Все, кто мог, бежали. Куда? Об этом не думали. Лишь бы очутиться где-нибудь в другом месте. Случалось, что люди, покидающие город, встречали у ворот таких же беженцев из других городов, искавших убежище именно здесь. Люди бросали все: дома, имущество, семьи. Брат оставлял брата, муж - жену, даже родители убегали от детей, обнаружив у них признаки болезни. Но находились и охотники, соглашавшиеся за плату присмотреть за больными. Правда, больше, чем на оплату, они рассчитывали на хозяйское имущество и нередко сами умирали на пороге дома среди награбленного добра.
По мере того как зараза опустошала страну, живые все меньше заботились о мертвых. Хоронили их как попало, лишь бы поскорее с этим покончить, и под конец трупы стали просто выбрасывать на улицы, где их подбирали могильщики.
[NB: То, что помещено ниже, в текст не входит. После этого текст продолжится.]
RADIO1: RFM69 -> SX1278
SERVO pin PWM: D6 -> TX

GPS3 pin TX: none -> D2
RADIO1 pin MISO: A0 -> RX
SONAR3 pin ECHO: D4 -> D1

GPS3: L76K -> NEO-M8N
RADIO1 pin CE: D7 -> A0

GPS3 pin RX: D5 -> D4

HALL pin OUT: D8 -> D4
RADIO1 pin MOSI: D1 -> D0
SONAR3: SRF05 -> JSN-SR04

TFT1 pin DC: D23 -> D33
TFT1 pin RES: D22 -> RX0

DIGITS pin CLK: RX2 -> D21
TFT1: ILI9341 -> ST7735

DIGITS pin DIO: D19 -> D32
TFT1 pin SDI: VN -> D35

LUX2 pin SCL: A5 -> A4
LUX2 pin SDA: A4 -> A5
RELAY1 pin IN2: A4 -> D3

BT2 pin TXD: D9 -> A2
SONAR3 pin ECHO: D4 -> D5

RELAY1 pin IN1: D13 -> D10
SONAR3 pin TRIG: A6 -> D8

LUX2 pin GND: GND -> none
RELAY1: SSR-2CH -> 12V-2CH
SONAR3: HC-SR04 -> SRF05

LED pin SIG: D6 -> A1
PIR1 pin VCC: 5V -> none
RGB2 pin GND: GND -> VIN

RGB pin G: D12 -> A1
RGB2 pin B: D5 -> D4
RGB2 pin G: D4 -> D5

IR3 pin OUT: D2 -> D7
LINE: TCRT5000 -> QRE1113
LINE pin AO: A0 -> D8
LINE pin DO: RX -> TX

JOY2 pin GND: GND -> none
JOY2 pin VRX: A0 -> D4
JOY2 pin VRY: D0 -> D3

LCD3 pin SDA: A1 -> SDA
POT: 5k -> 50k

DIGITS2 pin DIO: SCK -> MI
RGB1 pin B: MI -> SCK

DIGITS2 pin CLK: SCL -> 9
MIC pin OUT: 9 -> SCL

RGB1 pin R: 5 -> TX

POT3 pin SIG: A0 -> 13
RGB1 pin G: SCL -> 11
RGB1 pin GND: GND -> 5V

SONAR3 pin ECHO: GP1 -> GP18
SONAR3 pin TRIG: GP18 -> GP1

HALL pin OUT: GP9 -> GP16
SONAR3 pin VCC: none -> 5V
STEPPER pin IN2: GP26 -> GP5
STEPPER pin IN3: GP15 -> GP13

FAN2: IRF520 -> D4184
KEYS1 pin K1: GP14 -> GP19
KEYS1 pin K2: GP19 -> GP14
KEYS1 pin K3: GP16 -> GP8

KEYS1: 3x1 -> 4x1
На одних носилках несли по нескольку трупов, не хватало гробов. "О покойниках беспокоились не больше, чем о дохлых козах", - говорит Боккаччо. Вскоре умершие утратили право не только на собственный гроб, но и на собственную могилу. В глубокие рвы сбрасывали сотни трупов.
В деревнях не было и этого. Люди умирали на полях, на дорогах, в лесах. О них самих и об их опустевших домах, в которых никого не осталось в живых, знали только вороны. Лишенные какой бы то ни было помощи, словно проклятые человеческим обществом, крестьяне ежечасно ждали смерти и совершенно забросили свои хозяйства. Никто не обрабатывал поля, не заглядывал в виноградники и сады, домашние животные шли под нож на ужин, который нередко оказывался последним. А кого пощадил нож, ибо рука хозяина уже окостенела, разбегались и бродили бездомные по окрестностям. Немало замков, возвышавшихся над деревнями и встречавших гостей скрежетом подъемных мостов, сигналами труб стражей, звоном колоколов в часовнях, стояли теперь безмолвными, и никто не знал, сбежали оттуда люди или умерли.
Петрарка все время находился в разъездах. Из Вероны он перебрался в Парму, из Пармы в Феррару, наведывался то на Капри, то в Падую. Не заглядывал он только в Авиньон, который совсем обезлюдел. В нем насчитывали свыше ста тысяч умерших. Тогда не принято было заниматься статистикой, и только по числу умерших определяли, сколько живых носила год назад животворная земля. А кто из оставшихся доживет до нового года?